I imagine an obvious response is “we have to keep putting *new* data into the #LLM so that it stays up to date”. As far as it goes, yes that's true.
But why is that so urgent? Not enough to justify the hammering websites, the bulldozing of consent, the active deception to pass blocks, the refusal to countenance anything except #Hyperscaler interests. Stop it all, now.
@bignose Even more than whether it is urgent, & even whether or not you're pro or against *using* LLM-gen-AI, the world is still figuring out if these monstrosities they are useful *for* (if anything).
The ballyhoo is clearly wrong, but I also think those who say they are not useful for anything are also wrong.
We (humanity) need at least two years to even begin to understand what we have & what it's for. Let's pause and figure that out without capitalists in the driver's seat.
@corbet @lwn From my work experience I can say that the only remediation at that scale is #Blackholing traffic at #IX-level from all malicious ASNs used for said #DDoS and sending angry #AbuseReport mails every originator and their Upstreams.
- Make it THEIR PROBLEM!
Also let us know of the IP ranges so everyone else can block them as well!
@glitzersachen @corbet Is there any reason for them to be so aggressive or are they just incompetent? Regular search engine indexers seem to work just fine without causing trouble.
@corbet @lwn @StompyRobot seems like you've found a nicer solution than https://anubis.techaro.lol/ (which introduces a delay for all legitimate users too).
I assume you won't be able to write much about the details of the defense, since that'll make it easier for the bots to circumvent the defenses?
@mansr @glitzersachen @corbet I've wondered this, too. There is nothing obvious about web-scraping for AI models that would MAKE the bots behave like assholes; yet they do.
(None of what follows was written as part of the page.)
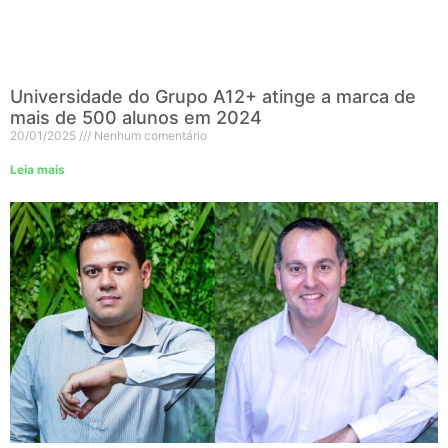
Universidade do Grupo A12+ atinge a marca de
mais de 500 alunos em 2024
20/01/2025
Nenhum comentário
Leia mais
Why?
@mike @mansr @glitzersachen @corbet My guess is that it's a combination of both incompetence with scraping efficiency and the scale of the scrapers: there are a handful of search engines, but everyone is trying to build their own AI models currently
@eloy @mansr @glitzersachen @corbet Ah, solid point that there are probably MANY organizations trying to scrape for their own models, and it only takes a tiny proportion of them to be incompetent or malicious to break everything.
@eloy @mike @mansr @glitzersachen @corbet but you wouldn't expect all of these incompetent scrapers to be hitting the site at the same time, would you?
@mspcommentary @eloy @mansr @glitzersachen @corbet No, I'd interpret this as one incompetent scraper that has found a fantastically inefficient and hostile form of incompetence.
@mike @mspcommentary @eloy @mansr @glitzersachen @corbet
Vibe coded!
@corbet OTOH, I'm willing to take that hit, because then I (as client) are going to be yelling upstream to my providers.
@corbet @lwn If that's the case then the only valid option is to go " #fail2ban " - Style on said IPs and automate #AbuseReports to said ISPs.
- Cuz even lazy ones like #DTAG in #Germany will forcibly disconnect customers for running #malware.
I for once can guarantee this shit ain't on my devices, because said malware won't run on them!
Give every affected IP (allocation) / ASN a redirect telling them that they've been blocked due to said #malware on their systems and that they've to remove it!